Activity:
Select and copy each line of the records below that contains the string "Производство".

Collected data:
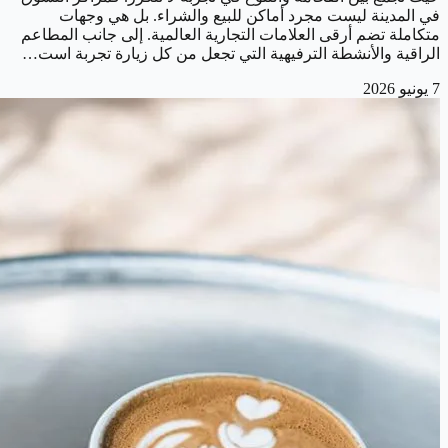
في المدينة ليست مجرد أماكن للبيع والشراء. بل هي وجهات
متكاملة تضم أرقى العلامات التجارية العالمية. إلى جانب المطاعم
الراقية والأنشطة الترفيهية التي تجعل من كل زيارة تجربة است…
7 يونيو 2026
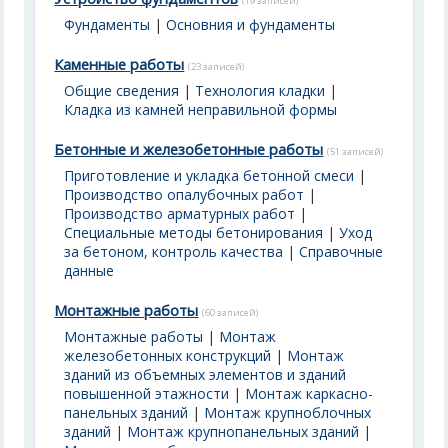
(19 записей)
Фундаменты
|
Основния и фундаменты
Каменные работы
(23 записей)
Общие сведения
|
Технология кладки
|
Кладка из камней неправильной формы
Бетонные и железобетонные работы
(51 записей)
Приготовление и укладка бетонной смеси
|
Производство опалубочных работ
|
Производство арматурных работ
|
Специальные методы бетонирования
|
Уход
за бетоном, контроль качества
|
Справочные
данные
Монтажные работы
(60 записей)
Монтажные работы
|
Монтаж
железобетонных конструкций
|
Монтаж
зданий из объемных элементов и зданий
повышенной этажности
|
Монтаж каркасно-
панельных зданий
|
Монтаж крупноблочных
зданий
|
Монтаж крупнопанельных зданий
|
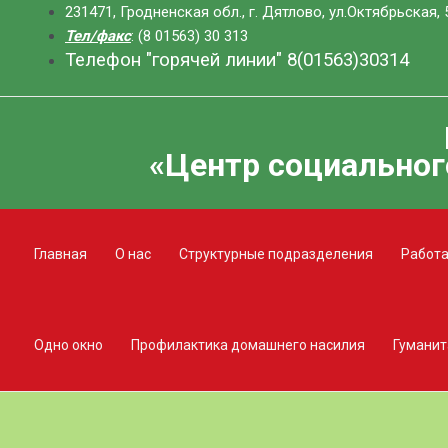
Перейти
231471, Гродненская обл., г. Дятлово, ул.Октябрьская, 
к
Тел/факс
: (8 01563) 30 313
Телефон "горячей линии" 8(01563)30314
содержимому
«Центр социальног
Главная
О нас
Структурные подразделения
Работа
Одно окно
Профилактика домашнего насилия
Гуманит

Result:
Производство опалубочных работ
Производство арматурных работ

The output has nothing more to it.